Although The Guardian’s campaign makes no distinction between fossil fuels, Rusbridger argues that it has been successful in bringing climate change back into public debate.
“I have lost count of the number of interviews I have done in the US,” he said. “They say this is the most interesting thing they have seen. They are interested that a newspaper would take sides. I can see all the possible criticisms, but it is doing something that lots of other journalists have not managed to do.”
Journalism, he believes, has failed to cover climate change engagingly. “There is huge interest. But there is something about the way that journalism is doing it that hasn’t succeeded.” The campaign evoked enthusiasm in the newspaper and among the readers, but the history of climate coverage is not, Rusbridger says, “journalism’s finest hour.”
“People are terribly passionate about this, but the way we were doing it was not quite clicking,” he said. Of the hundreds of thousands who have signed a petition, some have volunteered to be more active, writing letters to the two organisations and sharing their concerns. Rusbridger has had private discussions with both the Wellcome Trust and the Gates Foundation, but does not anticipate an early divestment from either.
“Most places have governance committees and finance committees and endowment committees and they will all have to go through the cogs.” There are counter arguments to deal with – that more is achieved by engagement, and that although fossil fuels are bad, the revenue the investments produce is put to good use. Rusbridger is sceptical about both.

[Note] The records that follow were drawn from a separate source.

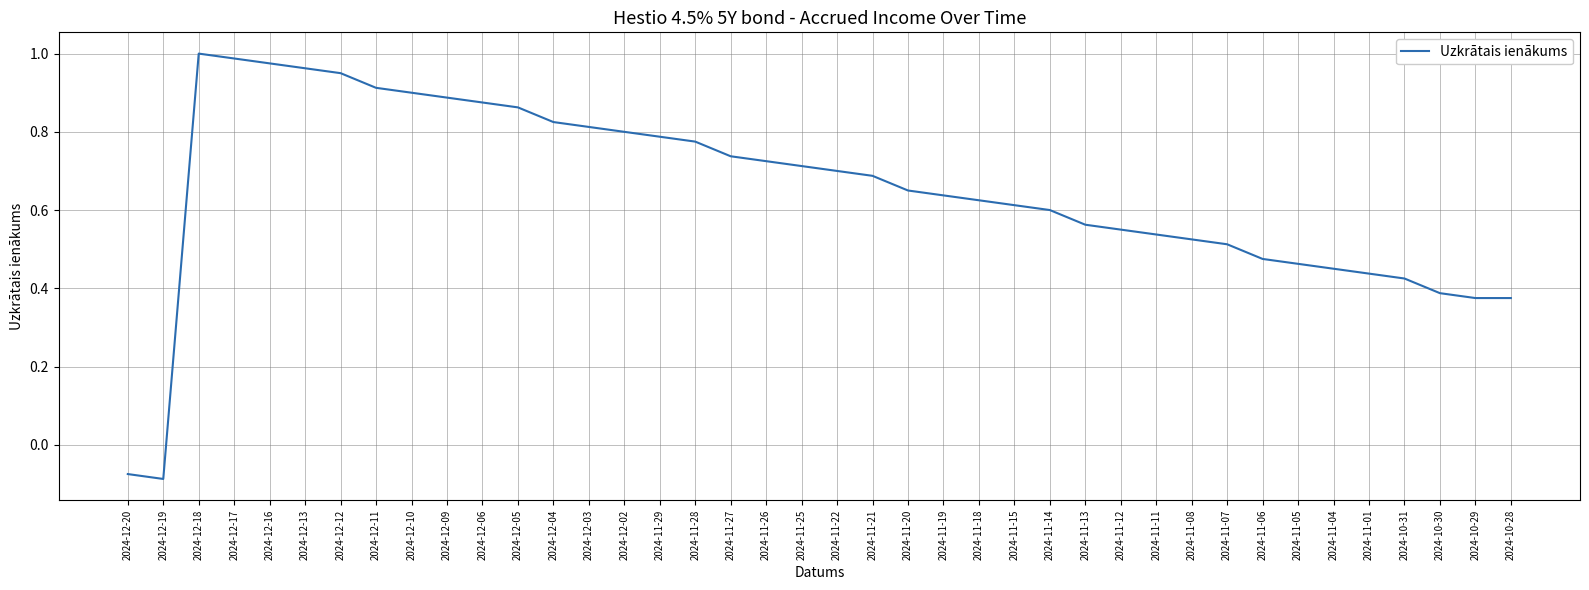

What is the difference between the maximum and minimum values?

1.1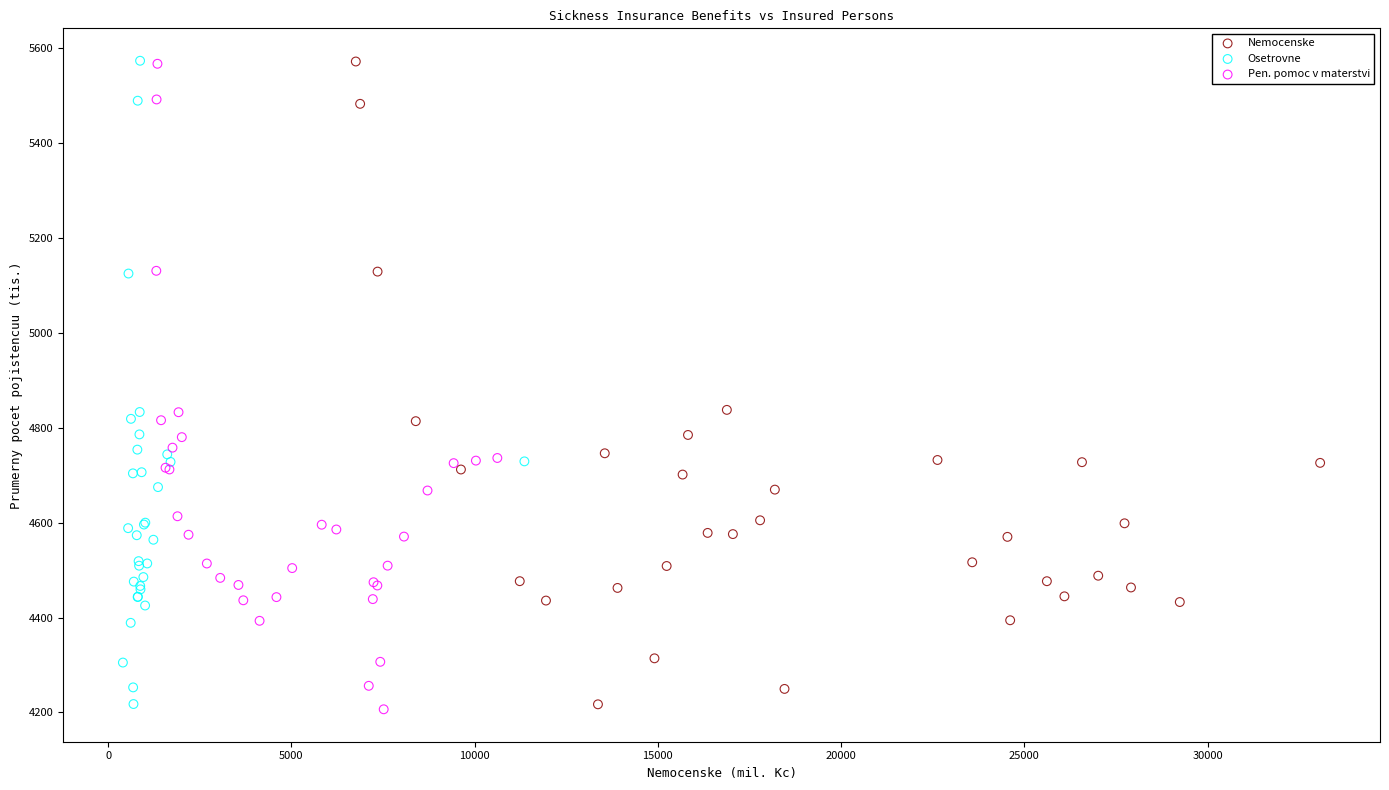

What are all the series names shown in the legend?

Nemocenske, Osetrovne, Pen. pomoc v materstvi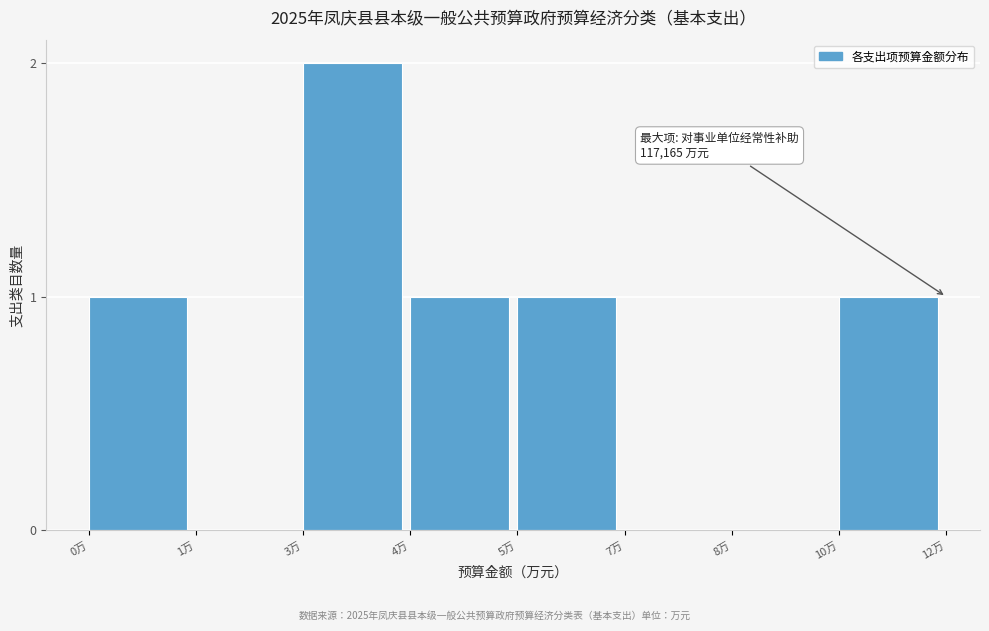

Reading right to left, transcribe all the data shown in this chart.

10万=1	8万=0	7万=0	5万=1	4万=1	3万=2	1万=0	0万=1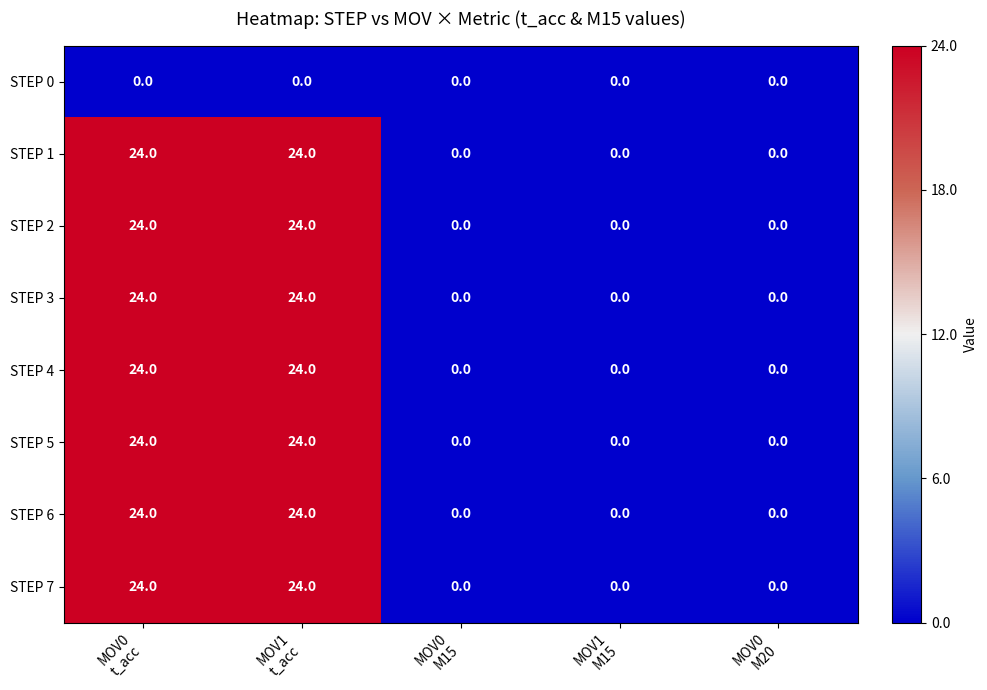

How many STEP 4 values are between 0 and 24?

5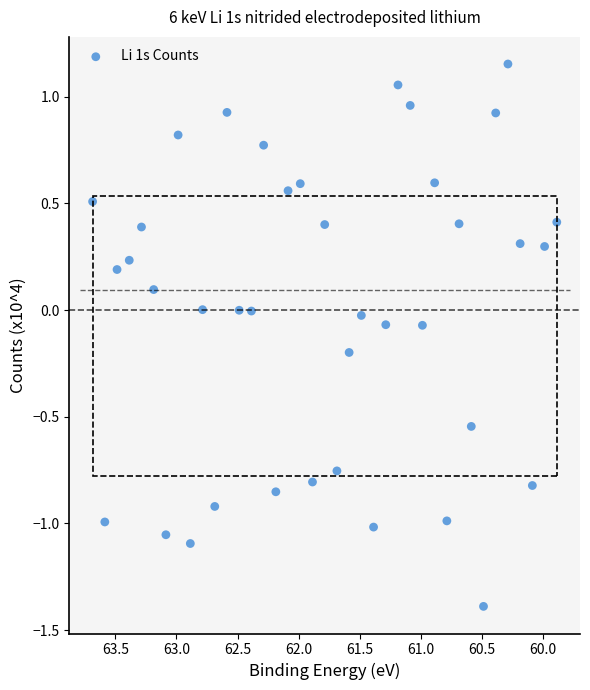

What is the range of Y values (max minus min)?

2.5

“Jonathon Porritt (a prominent British environmentalist) has been engaging with fossil fuel companies for 40 years and he says he has nothing to show for it. And any philanthropic foundation must think about whether the good they do is being undermined by the impact of the fossil fuels that they invest in.”
Signs of success?
But if organisations don’t invest, what is the measure of success?
“In a way we have succeeded already,” Rusbridger says, and lists a series of high level responses:
“Al Gore thinks this is achieving something not seen so far. I am meeting the Archbishop of Canterbury to discuss church divestment and the Pope may well say something about divestment in addition to his climate encyclical. Desmond Tutu is comparing it to (the campaign against) apartheid. Nick Stern (a leading climate economist) thinks it plays right into the issues of the subsidies.” The issue, he believes, could snowball and help political leaders to come up with effective policy.
Cumulatively, he believes, these various developments could mean the push for fossil fuel divestment reaches a tipping point.
Already, some high profile funds have ditched coal investments, including Norway’s sovereign wealth fund, the world’s largest, and the Rockefeller Brothers Fund, built with profits from the Standard Oil fortune. Pressure is also ramping up on private sector financial institutions to cut the cord.
“Success,” says Rusbridger, “would look like that, and this would be one element in it.”